• _Aim of the exercise_: Please copy each line below that contains the word "input".

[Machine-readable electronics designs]
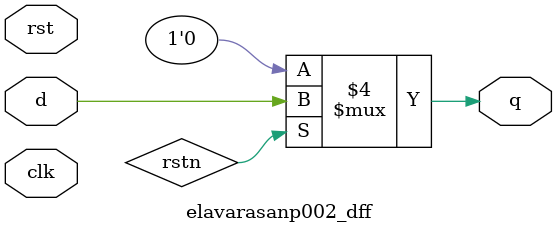
<source format=v>
module elavarasanp002_dff (input d,  
              input rst,  
              input clk,  
              output reg q);  
  
    always @ (clk)  
       if (!rstn)  
          q <= 0;  
       else  
          q <= d;  
endmodule  
</source>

• _Response box_:
module elavarasanp002_dff (input d,  
              input rst,  
              input clk,  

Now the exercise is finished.